Thursday, December 16, 2010

Confucius Confusion

By Chip Tsao | published Dec 16, 2010

It is time to brush up on our long forgotten Confucian wisdom, as some desperately patriotic Chinese staged an impromptu ceremony in Beijing last week to award a “Confucius Prize of Peace,” cynically designed to eclipse this year’s much-hated Nobel Peace Prize. The Chinese equivalent went to Lien Chan, the eye-boggling, poker-faced “honorary president” of the pro-Beijing Kuomintang, a man selected to dwarf imprisoned dissident Liu Xiaobo.

Lien, a Taiwanese billionaire and politician who favors “reunification,” has been fingered by Beijing after a few obsequious “ice-breaking” trips to the mainland in recent years. He has thus been branded as China’s fifth column in Taiwan. The Confucius Prize of Peace, with the word “peace” defined by the Ministry of Truth, sounds like something of an Orwellian Newspeak. No wonder Lien was bewildered and wouldn’t dare to travel to Beijing to grab his trophy and the eight-inch-thick bundle of RMB$100,000 cash, which were both squeezed into the arms of a mysterious and visibly puzzled five-year-old girl instead (although some suspect that she may be Lien’s illegitimate daughter) in front of the TV news cameras.
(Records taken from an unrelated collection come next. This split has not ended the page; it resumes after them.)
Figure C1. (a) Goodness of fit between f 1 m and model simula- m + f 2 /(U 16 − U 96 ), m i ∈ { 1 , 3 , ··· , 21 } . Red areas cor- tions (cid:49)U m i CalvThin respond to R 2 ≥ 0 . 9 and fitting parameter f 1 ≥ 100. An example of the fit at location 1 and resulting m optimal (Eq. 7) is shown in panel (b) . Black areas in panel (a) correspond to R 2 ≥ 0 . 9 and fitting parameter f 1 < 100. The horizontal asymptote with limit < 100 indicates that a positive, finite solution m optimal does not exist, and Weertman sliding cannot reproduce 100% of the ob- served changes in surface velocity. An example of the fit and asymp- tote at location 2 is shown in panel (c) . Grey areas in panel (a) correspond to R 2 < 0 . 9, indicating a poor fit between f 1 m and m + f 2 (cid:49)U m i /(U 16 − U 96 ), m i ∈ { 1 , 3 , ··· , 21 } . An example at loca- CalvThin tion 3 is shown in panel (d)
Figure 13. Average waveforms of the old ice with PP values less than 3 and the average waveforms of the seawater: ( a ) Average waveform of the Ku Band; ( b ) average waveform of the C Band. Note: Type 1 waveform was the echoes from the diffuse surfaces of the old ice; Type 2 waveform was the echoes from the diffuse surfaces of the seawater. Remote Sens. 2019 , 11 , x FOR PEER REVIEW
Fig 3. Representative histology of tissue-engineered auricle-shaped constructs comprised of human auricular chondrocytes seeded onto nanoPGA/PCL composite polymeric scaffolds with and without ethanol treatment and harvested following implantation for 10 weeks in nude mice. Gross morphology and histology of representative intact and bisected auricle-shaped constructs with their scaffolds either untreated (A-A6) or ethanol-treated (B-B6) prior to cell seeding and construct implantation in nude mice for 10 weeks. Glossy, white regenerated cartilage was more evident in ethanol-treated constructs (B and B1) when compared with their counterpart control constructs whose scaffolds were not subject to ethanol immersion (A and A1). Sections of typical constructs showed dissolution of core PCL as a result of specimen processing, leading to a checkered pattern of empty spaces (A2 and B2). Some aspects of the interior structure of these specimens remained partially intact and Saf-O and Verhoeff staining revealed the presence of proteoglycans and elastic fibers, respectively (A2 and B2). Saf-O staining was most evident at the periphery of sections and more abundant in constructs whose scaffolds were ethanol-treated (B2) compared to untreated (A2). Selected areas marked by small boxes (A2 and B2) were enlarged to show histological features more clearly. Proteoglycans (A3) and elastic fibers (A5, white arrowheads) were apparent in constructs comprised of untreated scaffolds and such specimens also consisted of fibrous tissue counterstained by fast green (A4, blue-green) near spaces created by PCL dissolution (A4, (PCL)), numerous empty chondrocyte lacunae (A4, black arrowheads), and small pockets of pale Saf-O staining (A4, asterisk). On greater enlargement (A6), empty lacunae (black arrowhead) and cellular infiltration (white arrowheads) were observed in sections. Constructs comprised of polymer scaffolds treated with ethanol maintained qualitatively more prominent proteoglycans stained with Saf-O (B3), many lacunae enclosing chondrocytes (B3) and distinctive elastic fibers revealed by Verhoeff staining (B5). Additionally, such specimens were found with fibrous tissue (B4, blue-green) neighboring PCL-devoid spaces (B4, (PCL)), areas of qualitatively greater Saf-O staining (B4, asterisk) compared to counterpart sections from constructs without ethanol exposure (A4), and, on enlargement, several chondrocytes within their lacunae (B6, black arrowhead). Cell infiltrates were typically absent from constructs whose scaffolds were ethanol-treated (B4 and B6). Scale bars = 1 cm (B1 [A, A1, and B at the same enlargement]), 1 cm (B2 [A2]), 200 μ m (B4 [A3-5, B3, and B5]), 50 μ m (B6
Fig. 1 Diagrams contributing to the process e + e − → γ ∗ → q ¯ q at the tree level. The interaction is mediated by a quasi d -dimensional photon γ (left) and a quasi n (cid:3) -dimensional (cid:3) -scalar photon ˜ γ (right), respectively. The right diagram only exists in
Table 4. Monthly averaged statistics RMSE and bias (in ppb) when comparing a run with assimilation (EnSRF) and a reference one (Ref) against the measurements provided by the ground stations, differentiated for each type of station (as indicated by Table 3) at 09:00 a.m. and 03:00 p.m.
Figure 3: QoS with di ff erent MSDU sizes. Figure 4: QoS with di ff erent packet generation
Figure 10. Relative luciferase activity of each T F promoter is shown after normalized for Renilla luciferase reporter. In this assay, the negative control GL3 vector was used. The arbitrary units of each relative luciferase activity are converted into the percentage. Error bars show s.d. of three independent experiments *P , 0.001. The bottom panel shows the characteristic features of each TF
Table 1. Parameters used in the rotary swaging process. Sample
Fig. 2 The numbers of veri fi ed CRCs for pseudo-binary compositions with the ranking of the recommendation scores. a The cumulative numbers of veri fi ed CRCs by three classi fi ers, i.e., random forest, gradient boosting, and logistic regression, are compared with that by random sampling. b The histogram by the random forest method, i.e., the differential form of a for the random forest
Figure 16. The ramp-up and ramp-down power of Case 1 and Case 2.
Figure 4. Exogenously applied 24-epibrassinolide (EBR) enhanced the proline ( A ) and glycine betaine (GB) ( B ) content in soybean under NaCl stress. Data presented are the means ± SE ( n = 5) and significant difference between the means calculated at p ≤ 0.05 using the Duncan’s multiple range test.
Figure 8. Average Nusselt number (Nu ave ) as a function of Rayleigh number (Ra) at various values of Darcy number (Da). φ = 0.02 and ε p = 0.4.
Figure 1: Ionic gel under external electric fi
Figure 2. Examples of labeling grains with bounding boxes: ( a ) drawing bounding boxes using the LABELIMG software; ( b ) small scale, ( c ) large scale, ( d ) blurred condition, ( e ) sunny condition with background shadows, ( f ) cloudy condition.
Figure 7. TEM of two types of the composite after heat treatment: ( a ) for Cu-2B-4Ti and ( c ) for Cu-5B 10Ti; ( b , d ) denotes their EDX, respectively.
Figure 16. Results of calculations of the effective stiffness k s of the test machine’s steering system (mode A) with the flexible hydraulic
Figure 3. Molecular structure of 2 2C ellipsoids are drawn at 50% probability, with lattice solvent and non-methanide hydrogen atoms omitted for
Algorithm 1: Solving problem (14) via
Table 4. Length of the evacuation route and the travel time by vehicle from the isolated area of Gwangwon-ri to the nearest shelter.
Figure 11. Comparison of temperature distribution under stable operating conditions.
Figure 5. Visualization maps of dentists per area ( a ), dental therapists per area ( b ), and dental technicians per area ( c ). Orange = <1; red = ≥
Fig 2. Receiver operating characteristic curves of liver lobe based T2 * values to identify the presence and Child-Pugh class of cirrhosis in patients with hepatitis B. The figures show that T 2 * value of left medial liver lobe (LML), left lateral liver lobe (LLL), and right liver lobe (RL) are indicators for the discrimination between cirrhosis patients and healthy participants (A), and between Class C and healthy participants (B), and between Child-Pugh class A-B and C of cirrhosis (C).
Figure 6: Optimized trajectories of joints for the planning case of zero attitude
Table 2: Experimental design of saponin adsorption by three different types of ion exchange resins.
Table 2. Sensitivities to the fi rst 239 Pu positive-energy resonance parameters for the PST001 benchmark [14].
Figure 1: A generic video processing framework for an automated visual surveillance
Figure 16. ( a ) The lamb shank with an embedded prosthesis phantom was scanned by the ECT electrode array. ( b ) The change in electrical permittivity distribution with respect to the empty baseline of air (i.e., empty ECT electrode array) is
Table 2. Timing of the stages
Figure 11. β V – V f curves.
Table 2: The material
The former vice president of Taiwan has reasons to be embarrassed. His luck has been bad. His son was shot in the face by a triad gangster while campaigning for the mayoral elections in Taipei last month. An honor in the mainland, a humiliation in the “free world.” If Stalin praised Winston Churchill as a good guy, the British people would have much to worry about.

Imprisoned for his “Charter 08,” a human rights manifesto inspired by Vaclav Havel, Liu Xiaobo’s aura of international holiness was brought to him by his Beijing jailer. Eleven years is a long enough sentence for the Nobel Committee to be resolute and unanimous in deciding who this year’s peace prize should go to. If only the US$1.5 million cash prize were handed to some trusted Hong Kong friends, like Emily Lau, to invest in a flat on Robinson Road. The longer the Beijing communist regime exists, the more likely Liu will serve his sentence in full, and the more profit he’ll gain. Confucius had foreseen this more than 2,400 years ago: “If you want pretty nurse, you got to be patient.”

As for China, it has struggled hard to rebuild its image as a civilized nation by hosting the Beijing Olympics and opening hundreds of “Confucius Institutes” in the United States and E.U. countries. While Confucius was derided by Mao during the Cultural Revolution, it’s a pity that Beijing’s budding global propaganda campaign had just started to work on the simple-minded West, until its hysteria over the prize shocked the world. Confucius say, “Virginity like bubble. One prick, all gone.”